Decide whether each statement agrees with the patch description below, answering yes or no and quoting the words that settle it: (a) DCACHE_MOUNTED is a flag newly created by this patch; (b) follow_automount() now depends on DCACHE_NEED_AUTOMOUNT instead of directly on S_AUTOMOUNT; (c) the d_manage operation must not sleep.

Excerpt:
..............................
[PATCH 07/18] Add more dentry flags for special function directories

[Date Prev][Date Next][Thread Prev][Thread Next][Date Index][Thread Index]

 



Add more flags to the d_flags in struct dentry for special function directories
such as mountpoints and autofs substructures.  The relevant flags are:

 (*) DCACHE_MOUNTED.

     (Already exists).  Indicates that this dentry has things mounted upon it.

 (*) DCACHE_NEED_AUTOMOUNT.

     This is a reflection of the S_AUTOMOUNT inode flag.  This is reflected by
     d_set_d_op().  follow_automount() is now keyed off of this rather than
     being keyed off S_AUTOMOUNT directly.  Possibly S_AUTOMOUNT should shift
     to the dentry entirely.

     This may also be tweaked live (such as by the autofs4 filesystem) to alter
     the effect.

 (*) DCACHE_MANAGE_TRANSIT.

     This is an indicator that the filesystem that owns the dentry wants to
     manage processes transiting away from that dentry.  If this is set on a
     dentry, then a new dentry op:

		int (*d_manage)(struct path *);

     is invoked.  This is allowed to sleep and is allowed to return an error.

     This allows autofs to hold non-Oz-mode processes here without any
     filesystem locks being held.
..............................
Material provided:

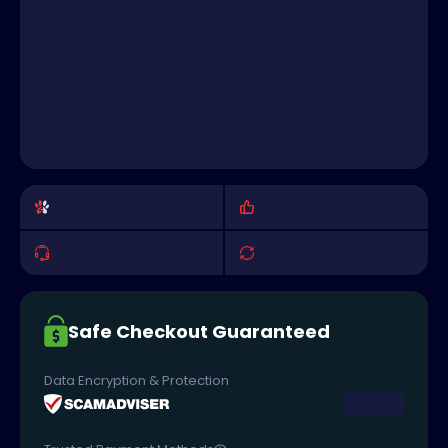
Safe Checkout Guaranteed
Data Encryption & Protection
..............................
Response area:
(a) No: "(Already exists)."
(b) Yes: "follow_automount() is now keyed off of this rather than being keyed off S_AUTOMOUNT directly."
(c) No: "This is allowed to sleep and is allowed to return an error."